Schema inference

Since Neo4j is essentially schemaless while Spark DataFrames use a fixed tabular schema, the Spark connector uses a schema inference system to convert graph data into DataFrames.

  1. If APOC is installed, the connector uses the apoc.meta.nodeTypeProperties and the apoc.meta.relTypeProperties procedures. You can tune both.

  2. If APOC is not installed, the connector uses the first n results (defined by the schema.flatten.limit option) of an additional Cypher® query to infer the schema by the type of each column. When using the query option, the schema is inferred from the result of the query itself.

Both methods use sampling, which is the default value (sample) of the schema.strategy option. The exact APOC procedure or Cypher query depends on the read option.

This strategy works when all instances of a property in Neo4j have the same type. Otherwise, the connector still attempts to infer a schema but it logs a message like the following:

The field "age" has different types: [String, Long]
Every value will be casted to string.

In this case you should define a schema instead.

labels option

If APOC is installed, the connector uses the apoc.meta.nodeTypeProperties procedure. Otherwise, it executes the following Cypher query:

MATCH (n:<labels>) (1)
RETURN n
ORDER BY rand()
LIMIT <limit> (2)
1 <labels> is the list of labels provided by the labels option.
2 <limit> is the value provided by the schema.flatten.limit option.

The schema is then inferred from the query result.

relationships option

If APOC is installed, the connector uses the apoc.meta.relTypeProperties procedure. Otherwise, it executes the following Cypher query:

MATCH (source:<source_labels>)-[rel:<relationship>]->(target:<target_labels>)  (1) (2) (3)
RETURN rel
ORDER BY rand()
LIMIT <limit> (4)
1 <source_labels> is the list of labels provided by relationship.source.labels option.
2 <target_labels> is the list of labels provided by relationship.target.labels option.
3 <relationship> is the list of labels provided by relationship option.
4 <limit> is the value provided via schema.flatten.limit.
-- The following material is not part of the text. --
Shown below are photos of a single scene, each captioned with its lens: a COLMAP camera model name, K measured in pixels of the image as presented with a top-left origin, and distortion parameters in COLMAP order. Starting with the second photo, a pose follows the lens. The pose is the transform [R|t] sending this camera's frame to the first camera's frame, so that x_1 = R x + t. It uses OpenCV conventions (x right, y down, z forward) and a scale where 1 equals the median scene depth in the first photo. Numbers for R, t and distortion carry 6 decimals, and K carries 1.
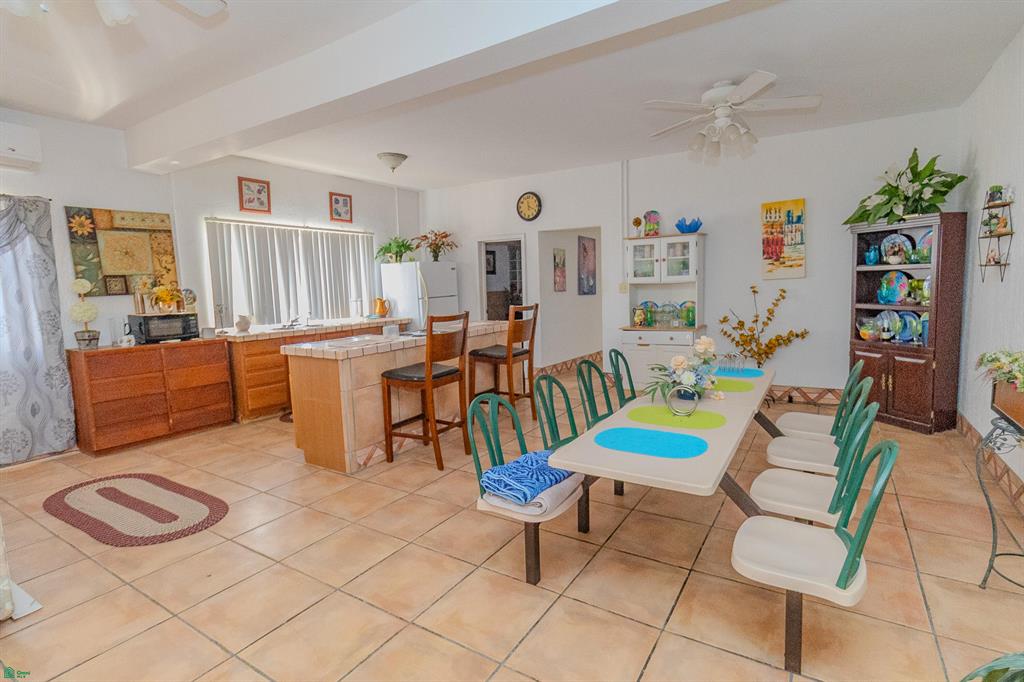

The schema is then inferred from the query result.

query option

With the query option, the connector uses the first n results (defined by the schema.flatten.limit option) of the query result to infer the schema.

For example, if the read query is MATCH (n:Person) WITH n LIMIT 2 RETURN id(n) as id, n.name as name, the connector runs the following query first:

MATCH (n:Person) WITH n LIMIT 2 RETURN id(n) as id, n.age as age (1)
ORDER BY rand()
LIMIT <limit> (2)
1 The original read query.
2 <limit> is the value provided via schema.flatten.limit.

The schema is then inferred from the query result.

If the query returns no data, sampling is not possible. In this case the connector creates a schema from the RETURN statement, with every column of type String. This does not cause any issues since the result set is empty.